§ Task goal
In the listing below, a line holding "BU-61, start: Aug 16 -> Aug 17" and a line holding "BU-124, owner: Álvaro Méndez -> Pieter Vos" mark the range. Retype both exactly, with all lines between them.

§ Records supplied
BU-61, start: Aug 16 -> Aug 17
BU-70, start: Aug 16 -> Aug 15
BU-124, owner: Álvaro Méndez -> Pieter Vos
* * *
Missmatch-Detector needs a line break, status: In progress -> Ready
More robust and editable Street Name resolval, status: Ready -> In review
---
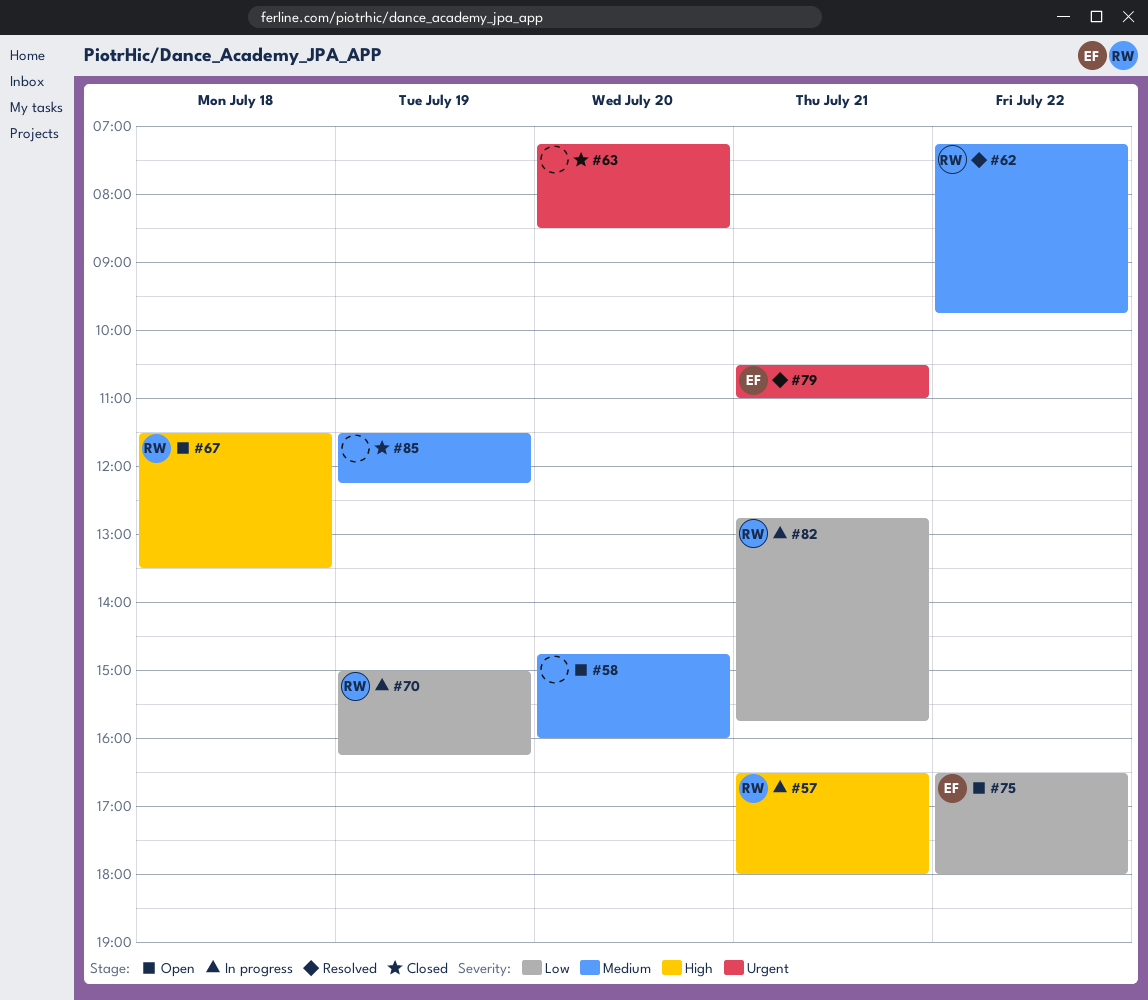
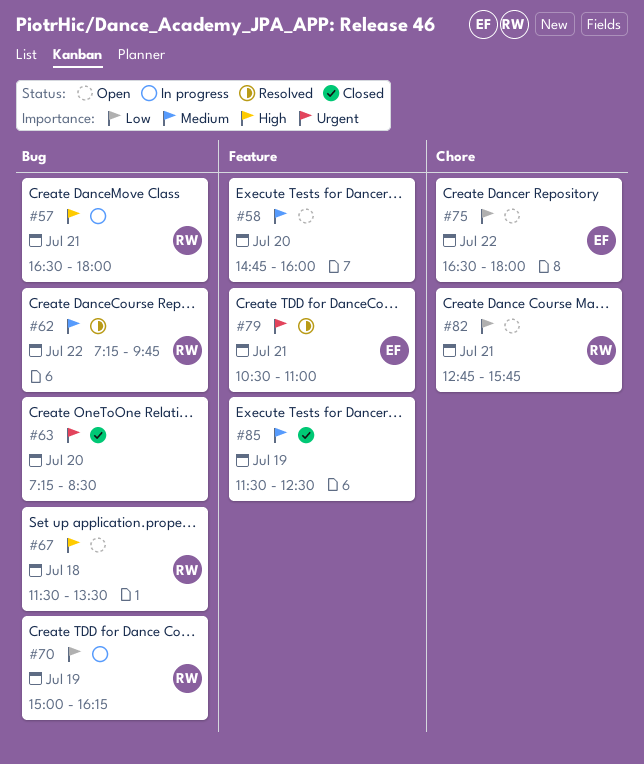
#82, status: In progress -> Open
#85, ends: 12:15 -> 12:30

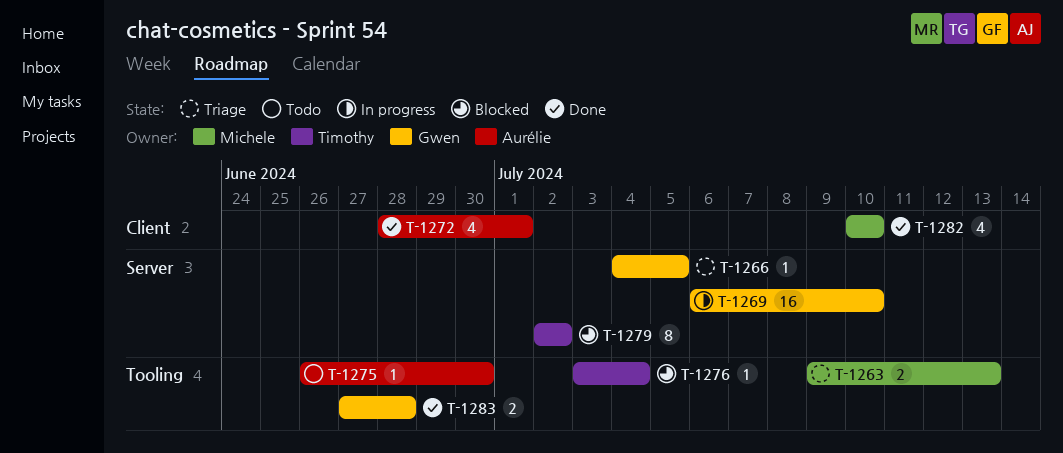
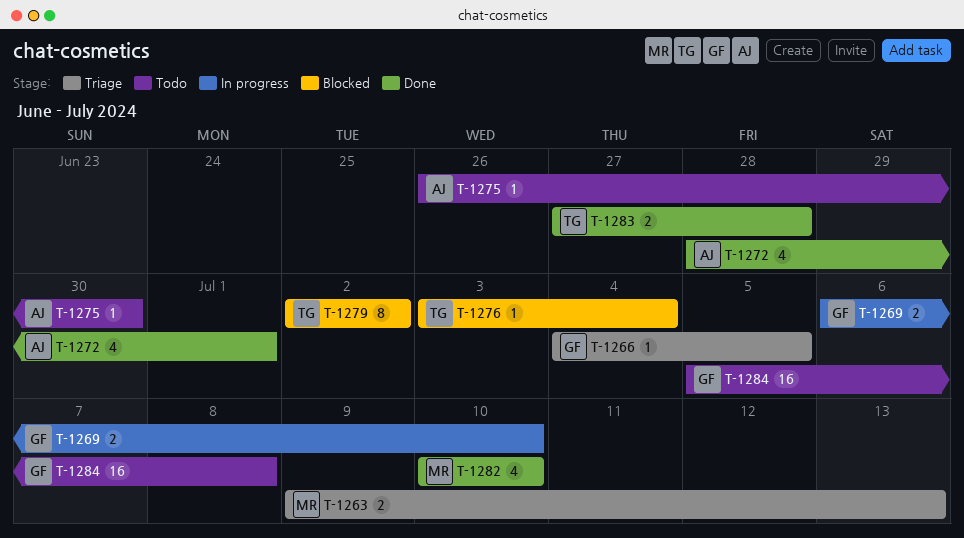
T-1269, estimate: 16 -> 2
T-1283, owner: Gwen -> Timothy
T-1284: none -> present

§ Task solution
BU-61, start: Aug 16 -> Aug 17
BU-70, start: Aug 16 -> Aug 15
BU-124, owner: Álvaro Méndez -> Pieter Vos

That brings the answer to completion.